Sample extraction and handling

One hundred microliters of serum samples stored at −80°C were taken after slow dissolution at 4°C. Then, 400 μL precooled methanol was added and vortexed for 60 s. After precipitating the protein for 1 h at −20°C, the samples were subjected to centrifugation for 20 min at 16,000 rpm at 4°C. Supernatants were taken and freeze‐dried followed by storage at −80°C until metabolomics analysis.

Metabolite profile analysis and metabolite identification

The supernatants were separated by a 1290 Infinity LC System with a C18 chromatographic column and then analyzed by an AB SCIEX TripleTOF 5600 mass spectrometer by Clinical Mass Company (Nanjing, China). General conditions were set as follows: column temperature, 40°C; flow rate, 0.4 ml/min; mobile phase A, 0.1% formic acid in water, B: 0.1% formic acid in acetonitrile. The gradient elution procedure was as follows: 0–1 min, B linearly changed from 90% to 70%; 1–19 min, B linearly changed from 70% to 5%; 19–20 min, B was maintained at 5%; 20–25 min, B was maintained at 95%; and the sample was placed in a 4°C autosampler during the entire analysis. Quality control (QC) samples, which were prepared by mixtures of aliquots of samples, were inserted into the sample queue to monitor and evaluate the stability of the system and the reliability of the experimental data. Information‐dependent acquisition (IDA) for both positive and negative ion modes was applied. The collision energy, declustering potential, and ion spray voltage were set to 30, 80, +5200 V for positive mode, while −30, −50 and −5200 V were set for negative mode with the same mass range from 50 to 1700 m/z. The other source parameters, including ion source gas 1, ion source gas 2, curtain gas and drying temperature, were set at 40, 45, 30 psi, and 550°C, respectively.

Data analysis

The original data were converted into mzML format, and then the MSdial program was applied for peak alignment, retention time correction and peak area extraction. Accurate mass matching and secondary spectrum matching methods to search public databases were performed for metabolite structure identification. After data preprocessing, unsupervised principal component analysis (PCA) analysis and orthogonal partial least squares discriminant analysis (OPLS‐DA) were applied with the MSdial program for multidimensional statistical analysis.

Metabolic network analysis and metabolic pathway analysis

Through logarithmic conversion and automatic scaling, metabolites with significantly altered MS signal intensities were introduced to the calculation of the Pearson correlation coefficient. Metabolic network analysis based on the correlation was performed using Cytoscape 3.7. In addition, metabolic pathways influenced by metabolites were analyzed using MetaboAnalyst software (http://www.metaboanalyst.ca).

Collected data entries
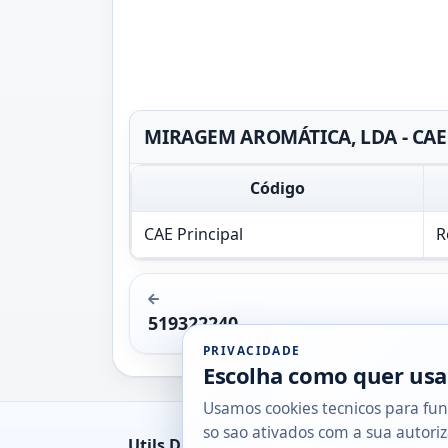
MIRAGEM AROMÁTICA, LDA - CAE 
Código
CAE Principal
R
519322240
PRIVACIDADE
Escolha como quer usa
Usamos cookies tecnicos para fun
so sao ativados com a sua autoriz
Utils DB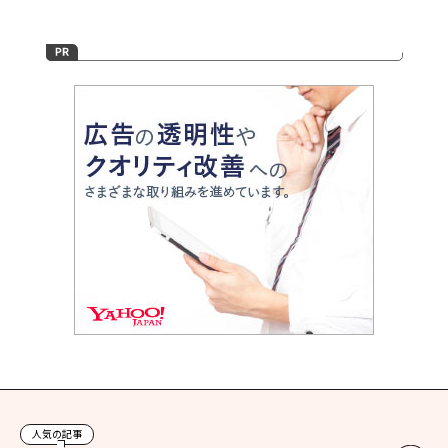
人気の記事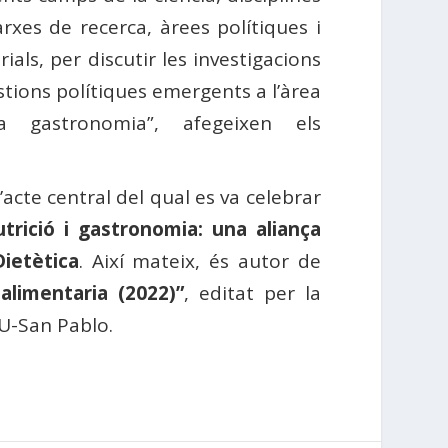
rxes de recerca, àrees polítiques i
ials, per discutir les investigacions
estions polítiques emergents a l’àrea
a gastronomia”, afegeixen els
 l’acte central del qual es va celebrar
trició i gastronomia: una aliança
Dietètica
. Així mateix, és autor de
alimentaria (2022)”
, editat per la
EU-San Pablo.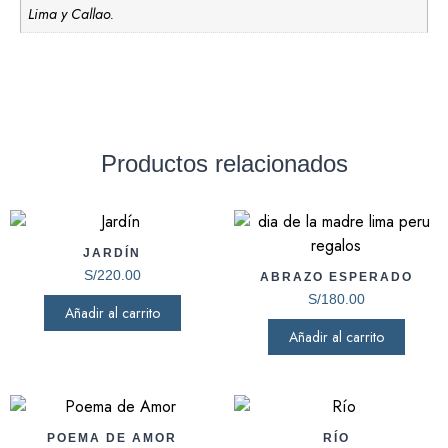
Lima y Callao.
Productos relacionados
JARDÍN
S/
220.00
ABRAZO ESPERADO
S/
180.00
Añadir al carrito
Añadir al carrito
POEMA DE AMOR
RÍO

#### Work request 1
In the serum metabolomics methods, which software was used for the metabolic network analysis based on the correlation?
#### Work request 2
Reproduce word for word everything in the serum metabolomics methods from "The original data" down to "multidimensional statistical analysis.".

#### Worked solution 1
Cytoscape 3.7

#### Worked solution 2
The original data were converted into mzML format, and then the MSdial program was applied for peak alignment, retention time correction and peak area extraction. Accurate mass matching and secondary spectrum matching methods to search public databases were performed for metabolite structure identification. After data preprocessing, unsupervised principal component analysis (PCA) analysis and orthogonal partial least squares discriminant analysis (OPLS‐DA) were applied with the MSdial program for multidimensional statistical analysis.